Whatever the reality, today ordinary Americans are practically deprived of access to life-saving medicines. President Trump tried to break this corrupt system. His four historic executive orders allowed pharmacies to buy relatively cheap Canadian generics, limited the price of insulin, required Medicare to buy medicines from manufacturers at the same price as in other developed countries and banned kickbacks from drug purchases.
The orders were signed in July and provoked righteous indignation from pharmaceutical companies. In November, vast electoral fraud caused Trump to be one step away from losing. He blames pharmaceutical manufacturers who invested millions in his defeat for this. In December, the pharmaceutical companies filed a lawsuit against the president’s July orders. They are very likely to win it.

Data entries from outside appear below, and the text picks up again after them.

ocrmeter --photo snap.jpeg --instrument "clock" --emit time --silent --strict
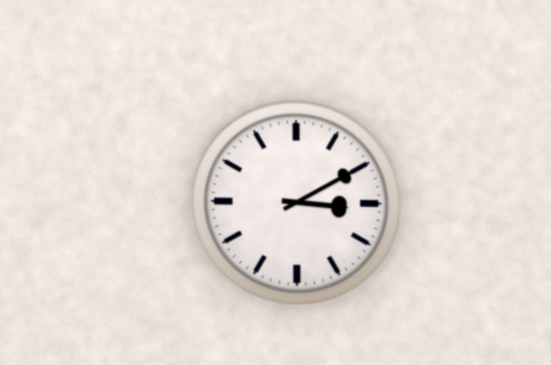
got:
3:10
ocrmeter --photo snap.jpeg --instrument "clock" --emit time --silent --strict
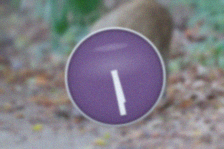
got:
5:28
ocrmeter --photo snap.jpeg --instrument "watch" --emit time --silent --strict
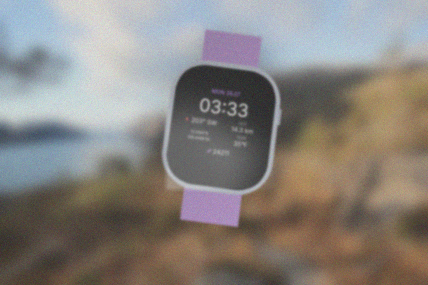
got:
3:33
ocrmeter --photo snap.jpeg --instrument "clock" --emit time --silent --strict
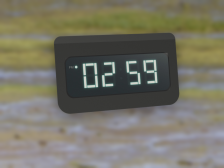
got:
2:59
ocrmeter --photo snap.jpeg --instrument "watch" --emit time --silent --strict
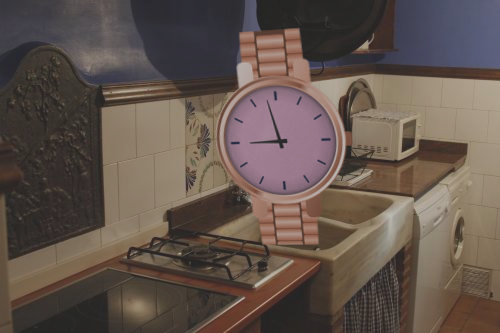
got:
8:58
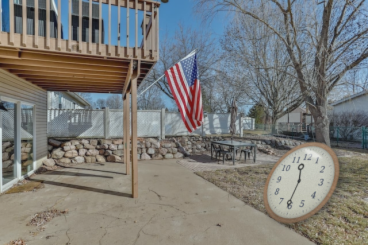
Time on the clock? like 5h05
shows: 11h31
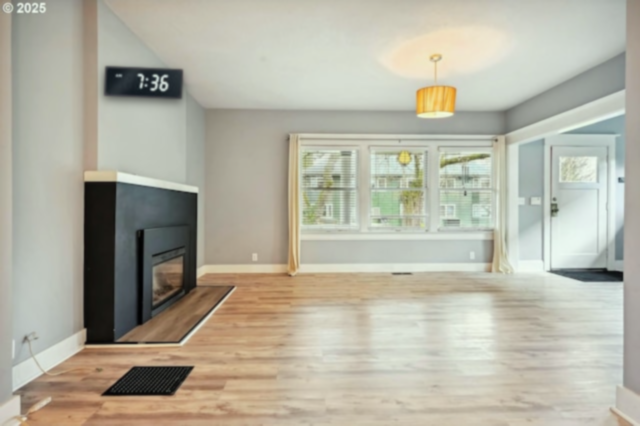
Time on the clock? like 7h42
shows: 7h36
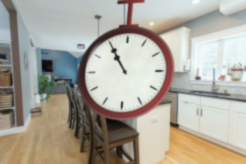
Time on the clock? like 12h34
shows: 10h55
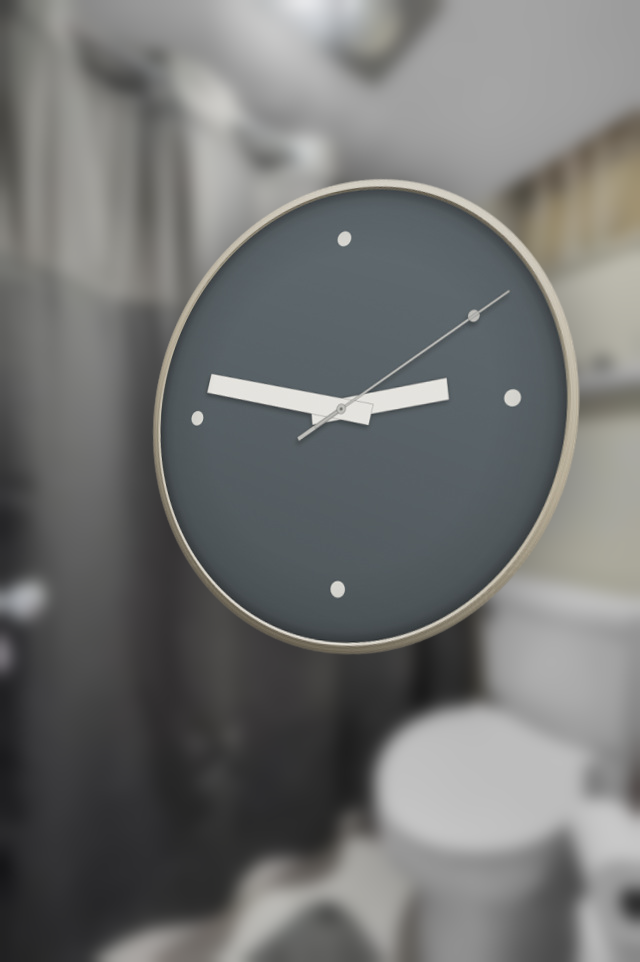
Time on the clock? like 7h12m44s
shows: 2h47m10s
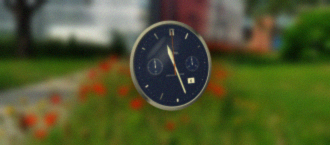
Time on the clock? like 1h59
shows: 11h27
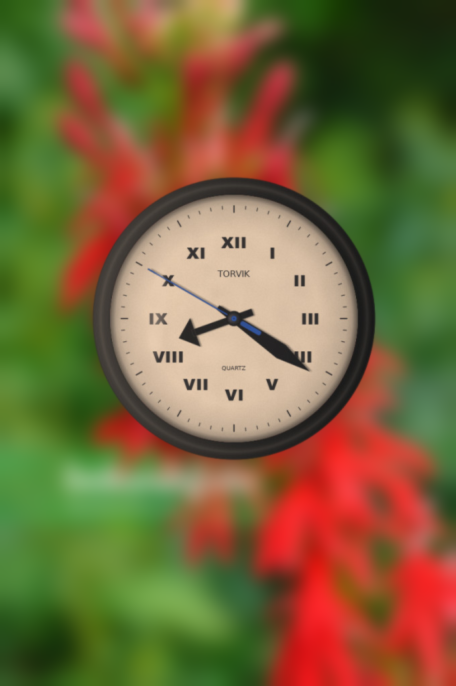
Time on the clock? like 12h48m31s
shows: 8h20m50s
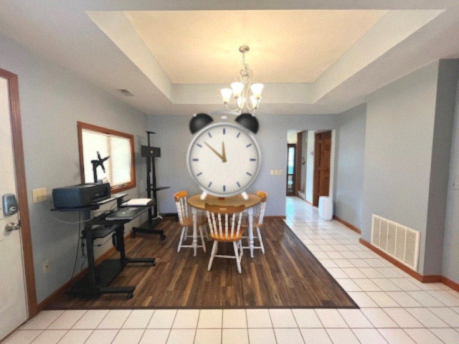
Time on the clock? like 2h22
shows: 11h52
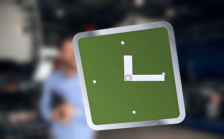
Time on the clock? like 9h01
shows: 12h16
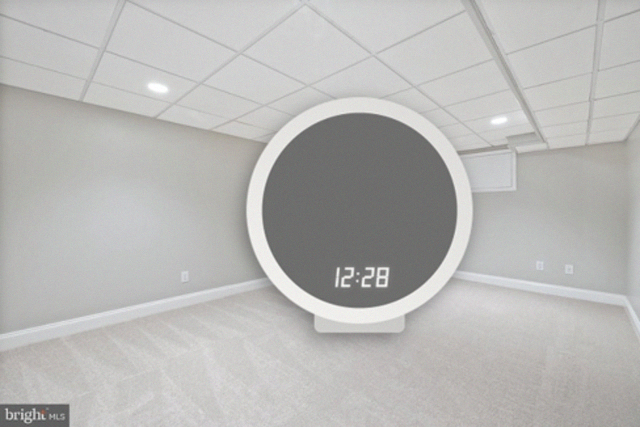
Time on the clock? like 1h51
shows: 12h28
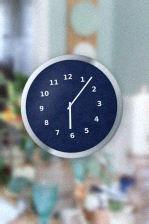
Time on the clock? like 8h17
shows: 6h07
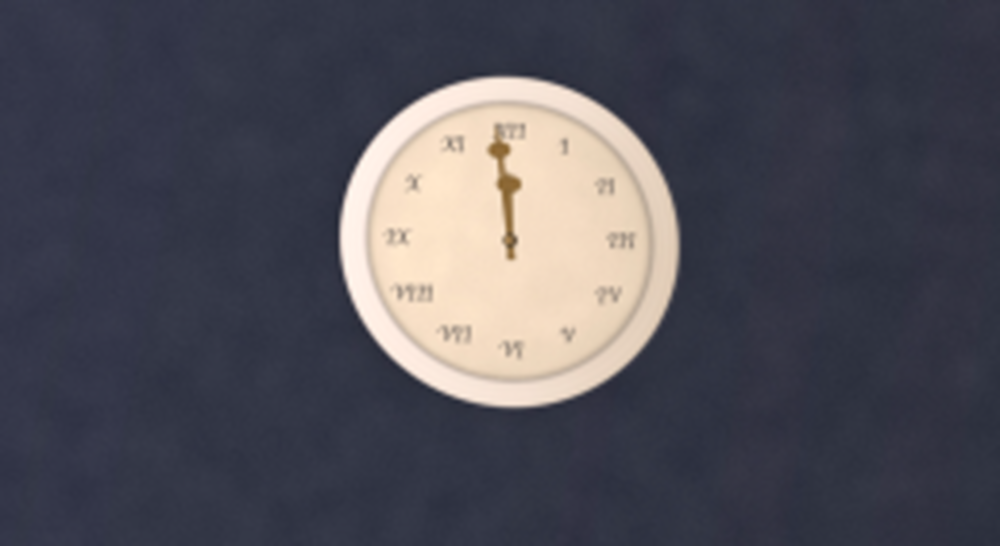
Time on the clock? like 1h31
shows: 11h59
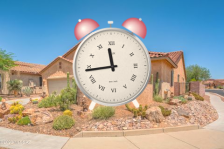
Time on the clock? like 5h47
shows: 11h44
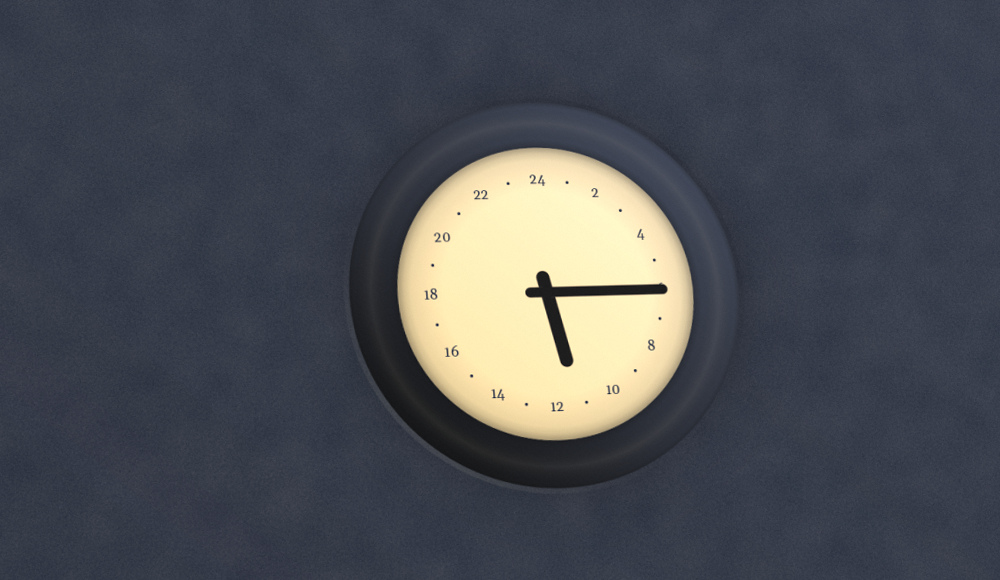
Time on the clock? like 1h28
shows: 11h15
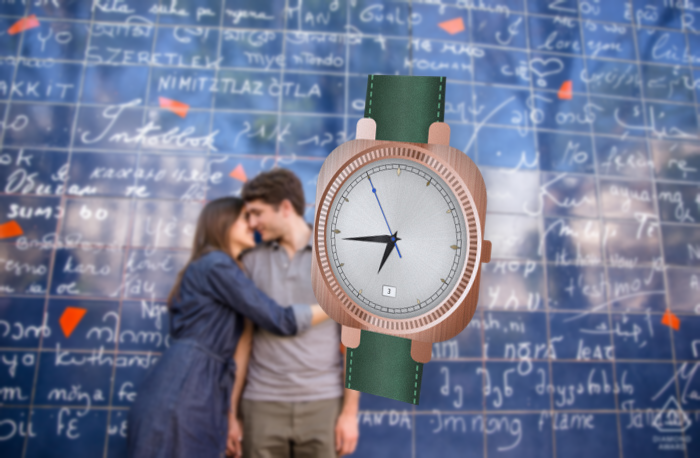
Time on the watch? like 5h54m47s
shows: 6h43m55s
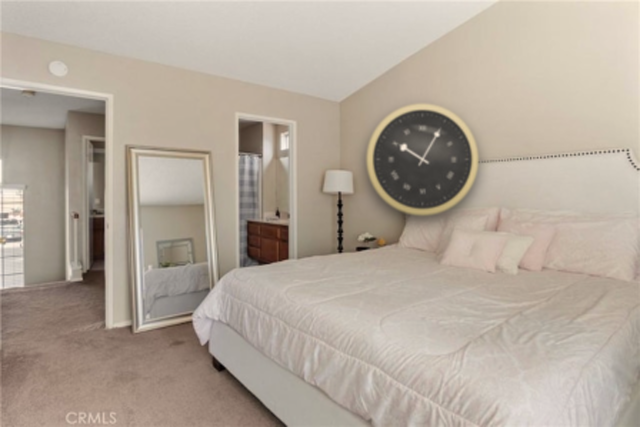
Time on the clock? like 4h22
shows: 10h05
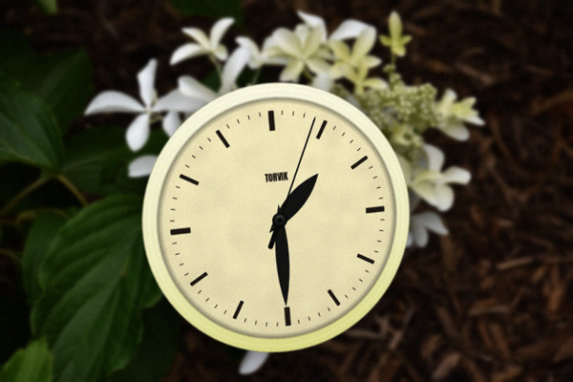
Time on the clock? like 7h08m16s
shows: 1h30m04s
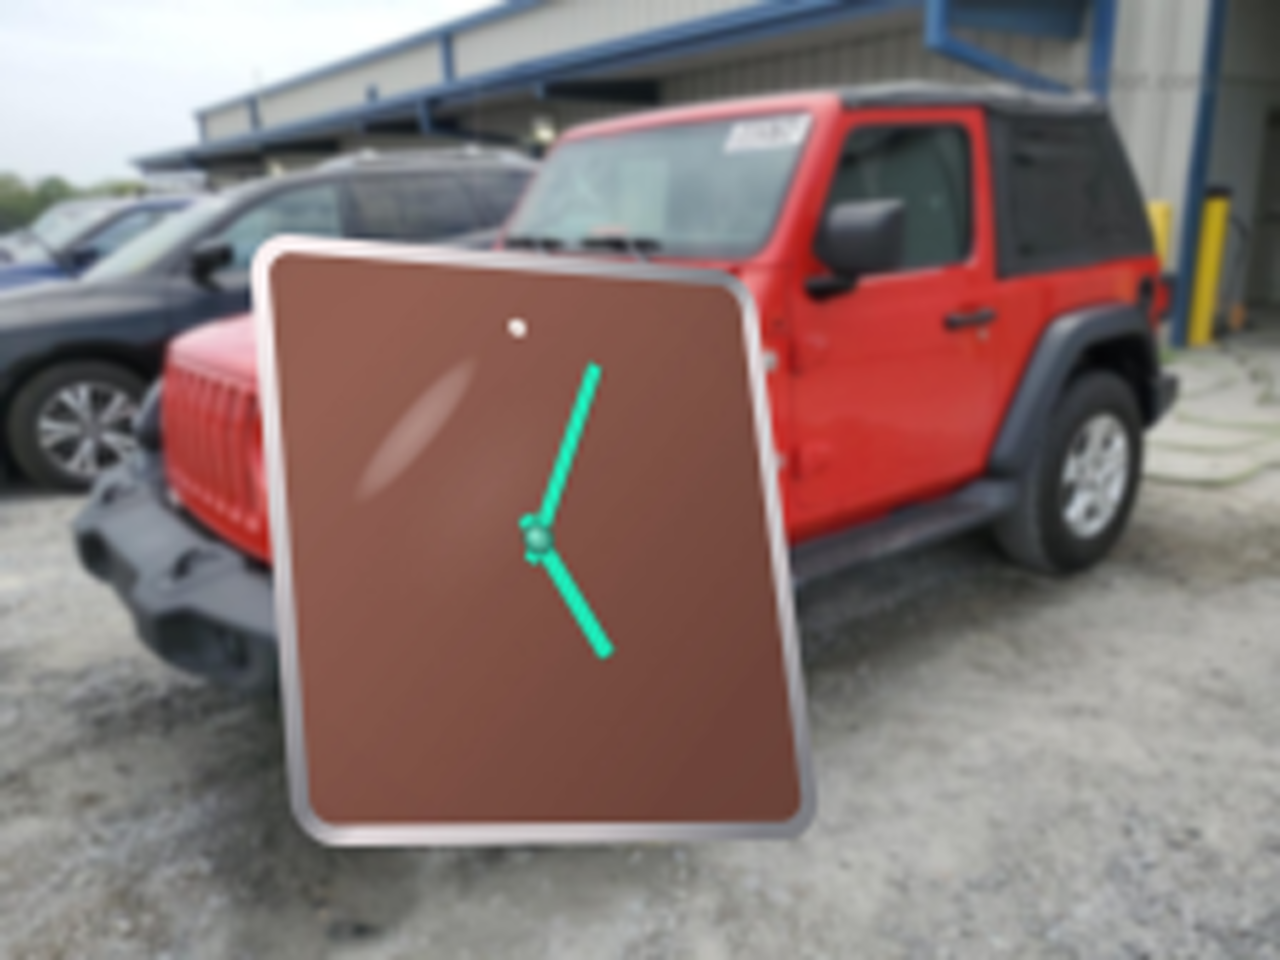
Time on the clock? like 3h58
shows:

Now, if Trump does exit office, nothing will save Americans and medication in the country will finally become a luxury item. What can we say about the vaccine against the coronavirus?
It is not surprising that the U.S. authorities flatly refused the Sputnik-V vaccine introduced by Russia. Local pharmaceutical companies that developed their vaccines with American taxpayers’ money now need to force taxpayers to buy “domestic only.” It is not yet known how much this vaccine will cost. We only know that U.S officials have neither the ability nor the desire to influence this price in any way.